>>
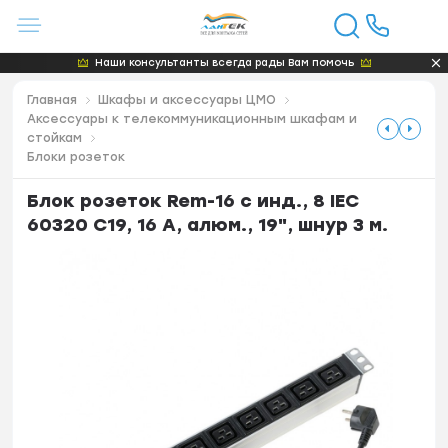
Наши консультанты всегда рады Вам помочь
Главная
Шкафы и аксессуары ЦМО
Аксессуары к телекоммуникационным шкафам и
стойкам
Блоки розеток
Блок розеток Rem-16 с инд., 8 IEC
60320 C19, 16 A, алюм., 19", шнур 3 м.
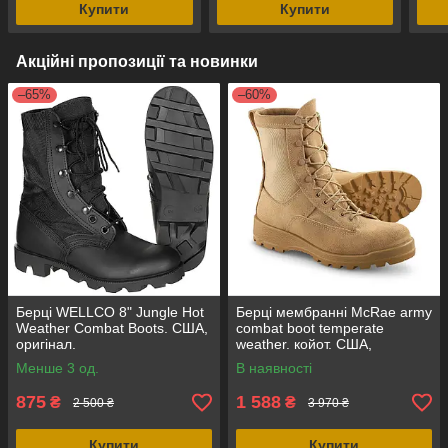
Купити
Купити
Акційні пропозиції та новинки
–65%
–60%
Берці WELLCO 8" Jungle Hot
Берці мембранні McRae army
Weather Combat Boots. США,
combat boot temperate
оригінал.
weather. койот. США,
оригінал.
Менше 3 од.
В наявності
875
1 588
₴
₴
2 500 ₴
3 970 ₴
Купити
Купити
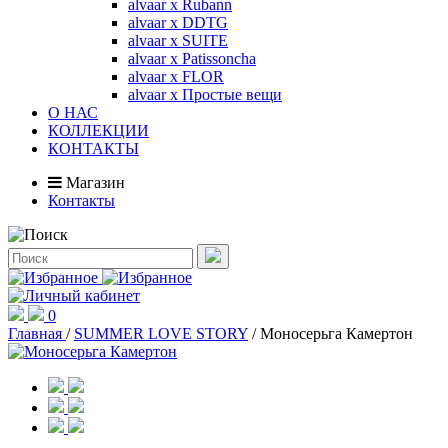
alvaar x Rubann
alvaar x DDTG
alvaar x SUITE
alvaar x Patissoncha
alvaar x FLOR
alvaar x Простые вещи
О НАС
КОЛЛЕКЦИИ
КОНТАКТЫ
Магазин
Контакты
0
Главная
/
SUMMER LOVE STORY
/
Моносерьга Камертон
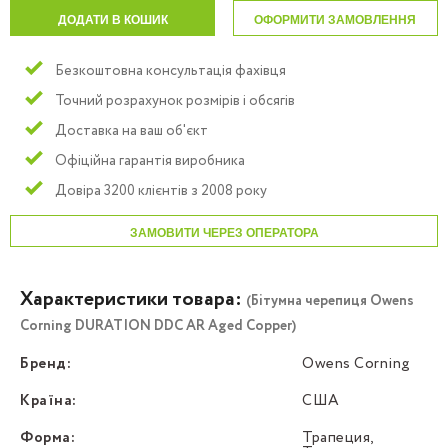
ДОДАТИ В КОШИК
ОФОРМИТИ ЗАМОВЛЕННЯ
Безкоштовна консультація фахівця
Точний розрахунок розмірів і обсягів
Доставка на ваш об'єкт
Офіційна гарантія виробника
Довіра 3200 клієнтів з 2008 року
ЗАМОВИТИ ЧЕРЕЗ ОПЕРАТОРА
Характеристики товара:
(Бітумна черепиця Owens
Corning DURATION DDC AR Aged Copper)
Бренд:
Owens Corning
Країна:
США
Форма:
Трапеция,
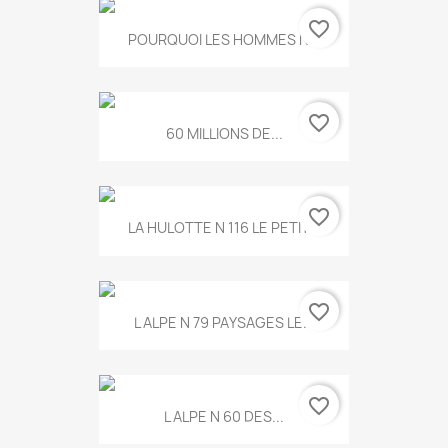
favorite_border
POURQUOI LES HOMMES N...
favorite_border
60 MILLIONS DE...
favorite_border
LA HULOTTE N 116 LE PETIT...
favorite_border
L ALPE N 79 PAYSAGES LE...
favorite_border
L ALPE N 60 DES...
<<
Can you print every row above again word for word, with only the text and none of the pictures?

> _RESULT FOR THIS EXERCISE_
Наши консультанты всегда рады Вам помочь
Главная
Шкафы и аксессуары ЦМО
Аксессуары к телекоммуникационным шкафам и
стойкам
Блоки розеток
Блок розеток Rem-16 с инд., 8 IEC
60320 C19, 16 A, алюм., 19", шнур 3 м.
Купити
Купити
Акційні пропозиції та новинки
–65%
–60%
Берці WELLCO 8" Jungle Hot
Берці мембранні McRae army
Weather Combat Boots. США,
combat boot temperate
оригінал.
weather. койот. США,
оригінал.
Менше 3 од.
В наявності
875
1 588
₴
₴
2 500 ₴
3 970 ₴
Купити
Купити
alvaar x Rubann
alvaar x DDTG
alvaar x SUITE
alvaar x Patissoncha
alvaar x FLOR
alvaar x Простые вещи
О НАС
КОЛЛЕКЦИИ
КОНТАКТЫ
Магазин
Контакты
0
Главная
/
SUMMER LOVE STORY
/
Моносерьга Камертон
ДОДАТИ В КОШИК
ОФОРМИТИ ЗАМОВЛЕННЯ
Безкоштовна консультація фахівця
Точний розрахунок розмірів і обсягів
Доставка на ваш об'єкт
Офіційна гарантія виробника
Довіра 3200 клієнтів з 2008 року
ЗАМОВИТИ ЧЕРЕЗ ОПЕРАТОРА
Характеристики товара:
(Бітумна черепиця Owens
Corning DURATION DDC AR Aged Copper)
Бренд:
Owens Corning
Країна:
США
Форма:
Трапеция,
favorite_border
POURQUOI LES HOMMES N...
favorite_border
60 MILLIONS DE...
favorite_border
LA HULOTTE N 116 LE PETIT...
favorite_border
L ALPE N 79 PAYSAGES LE...
favorite_border
L ALPE N 60 DES...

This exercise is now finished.